= Beginning of Section =
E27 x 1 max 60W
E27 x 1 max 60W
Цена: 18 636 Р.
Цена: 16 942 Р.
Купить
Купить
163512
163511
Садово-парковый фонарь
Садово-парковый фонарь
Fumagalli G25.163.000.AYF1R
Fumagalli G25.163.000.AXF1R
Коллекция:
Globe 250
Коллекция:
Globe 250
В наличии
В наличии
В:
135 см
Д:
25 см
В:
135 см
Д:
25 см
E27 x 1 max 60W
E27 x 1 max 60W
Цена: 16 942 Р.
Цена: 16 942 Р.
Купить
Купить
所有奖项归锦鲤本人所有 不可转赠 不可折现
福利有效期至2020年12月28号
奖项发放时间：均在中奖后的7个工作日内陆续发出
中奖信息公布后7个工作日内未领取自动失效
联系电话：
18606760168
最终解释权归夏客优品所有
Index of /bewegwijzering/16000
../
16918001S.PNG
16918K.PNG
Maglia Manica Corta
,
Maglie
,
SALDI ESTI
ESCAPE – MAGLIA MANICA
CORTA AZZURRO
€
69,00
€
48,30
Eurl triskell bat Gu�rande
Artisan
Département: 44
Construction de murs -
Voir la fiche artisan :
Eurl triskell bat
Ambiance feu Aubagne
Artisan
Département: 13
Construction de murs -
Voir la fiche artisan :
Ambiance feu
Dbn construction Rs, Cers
= End of Section =
What to work on
With every line kept whole, write out the records again exactly.

Solution
E27 x 1 max 60W
E27 x 1 max 60W
Цена: 18 636 Р.
Цена: 16 942 Р.
Купить
Купить
163512
163511
Садово-парковый фонарь
Садово-парковый фонарь
Fumagalli G25.163.000.AYF1R
Fumagalli G25.163.000.AXF1R
Коллекция:
Globe 250
Коллекция:
Globe 250
В наличии
В наличии
В:
135 см
Д:
25 см
В:
135 см
Д:
25 см
E27 x 1 max 60W
E27 x 1 max 60W
Цена: 16 942 Р.
Цена: 16 942 Р.
Купить
Купить
所有奖项归锦鲤本人所有 不可转赠 不可折现
福利有效期至2020年12月28号
奖项发放时间：均在中奖后的7个工作日内陆续发出
中奖信息公布后7个工作日内未领取自动失效
联系电话：
18606760168
最终解释权归夏客优品所有
Index of /bewegwijzering/16000
../
16918001S.PNG
16918K.PNG
Maglia Manica Corta
,
Maglie
,
SALDI ESTI
ESCAPE – MAGLIA MANICA
CORTA AZZURRO
€
69,00
€
48,30
Eurl triskell bat Gu�rande
Artisan
Département: 44
Construction de murs -
Voir la fiche artisan :
Eurl triskell bat
Ambiance feu Aubagne
Artisan
Département: 13
Construction de murs -
Voir la fiche artisan :
Ambiance feu
Dbn construction Rs, Cers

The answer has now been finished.